At that time I naively thought that the sculpture of the “the king of waltz” had been removed for restoration purposes.
Recently I noticed the absence of another statue: the bust of the Turkish revolutionary Mustafa Ataturk, which stood on the now-empty pedestal of another park located on Linea Street between K and 13 streets in the Vedado neighborhood.
Though these robberies remain as unsolved mysteries, I have the sneaking suspicion that they were works of “economic vandalism.”
Everyone who lives in Havana has witnessed people roaming the streets seeking to buy any little bit of gold.
This odd link makes me suspect that those statues, bathed in shiny gold plating, were probably melted down in some underground forges.
It’s unlikely — though not impossible — that any tourists would get involved in the trafficking of such works of art.
Vandalism is like a silent war against the patrimony of our nation.

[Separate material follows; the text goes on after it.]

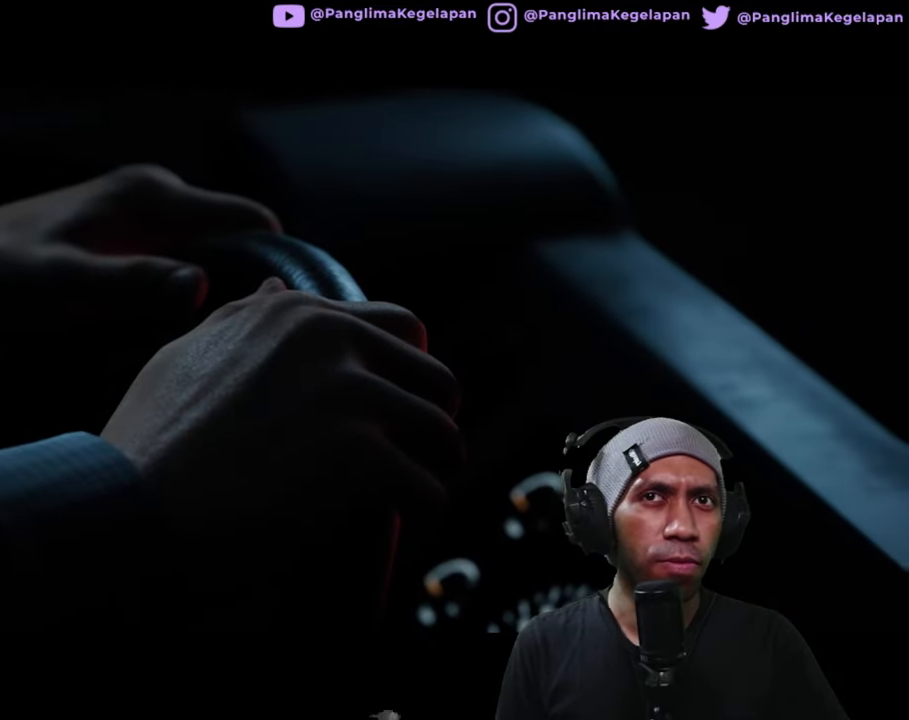
{"buttons": ["R2"], "left_stick": "center", "right_stick": "center", "button_events": []}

It can happen for various reasons – from youthful rebelliousness, a fetishism or apathy on the part of the community and state institutions to the trafficking of works of art.

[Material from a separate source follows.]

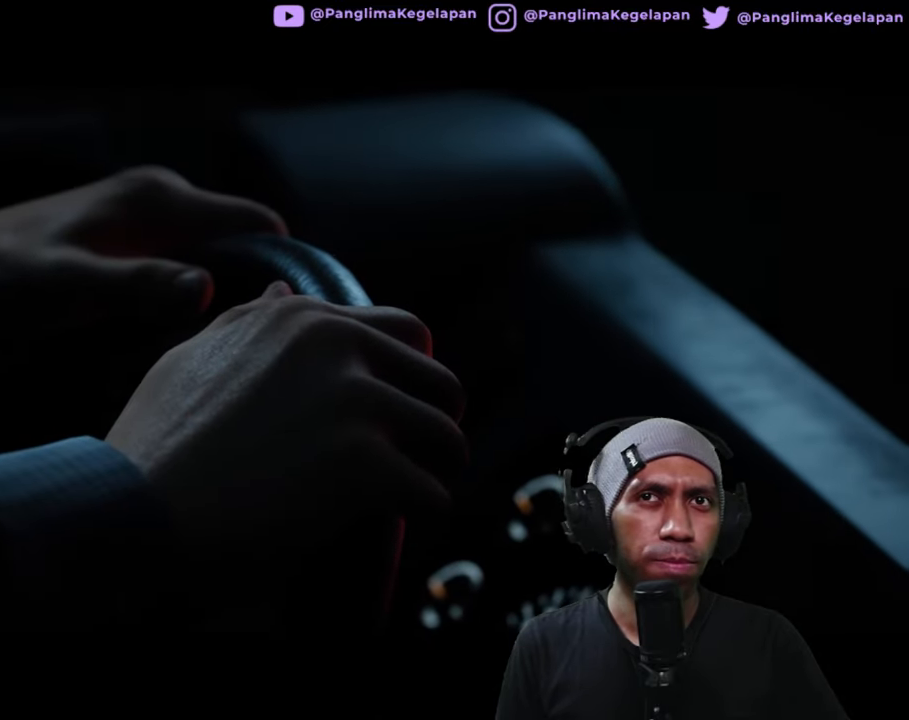
{"buttons": ["R2"], "left_stick": "center", "right_stick": "center", "button_events": []}
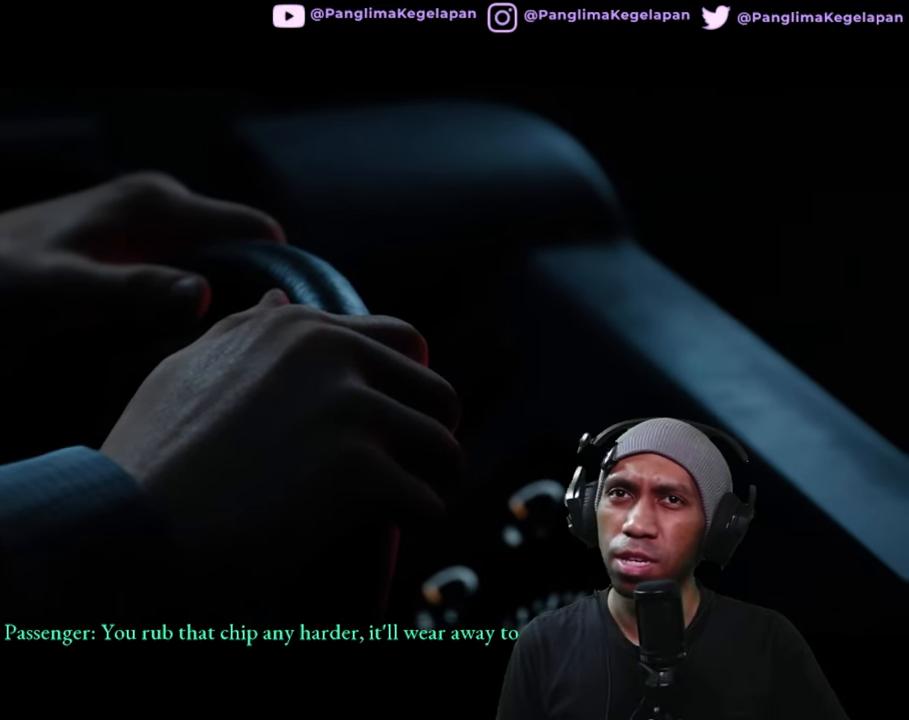
{"buttons": ["R2"], "left_stick": "center", "right_stick": "center", "button_events": []}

Everyone in this city knows of the strange case of the John Lennon statue – its glasses have been stolen a countless number of times.
The National Museum of Fine Arts was able to display the works of Michelangelo, Raphael, Da Vinci and Goya, however nothing is known of the whereabouts of these today.
The Colon Cemetery — once considered the cemetery with third greatest collection of funerary art work in the world — has seen its holdings decline noticeably over the years, and according to the memories of the older workers there, not all of those oeuvres were consumed merely by time.
The consolation I’ve found in all of this is that if the homes of the living have deteriorated so, those of the dead can’t be expected to fare much better.
The National Library has been looted for several decades. This started in the 1960’s when a janitor started deciding the fate of books by grouping them into two piles and tearing off the covers of those that had any value. He would then throw away the leftover reams of pages.
What hasn’t been lost from such theft by users, workers or managers has been destroyed by moisture, microorganisms and time.
I’ve even met people who have chosen to steal books rather than see them destroyed by rot.
The country’s policy against literary heritage went further still. In the 1970’s, the provincial government here would seize the houses of the dead (many of whom belonged to the former middle class).
After having their properties and furniture assessed, their private libraries were burned in Cayo Cruz, a former landfill located next to Havana Bay.
As was so well demonstrated a short fiction film titled Utopia, one cannot hope to see an impoverished and ordinary population act as the guardian of cultural heritage.
This, no matter how much the intellectual aristocracy wants to instill its values and tastes to working people, pretending to share their culture of European aesthetics and rationality.
How does this sit with Cuba being the most cultured country in the world?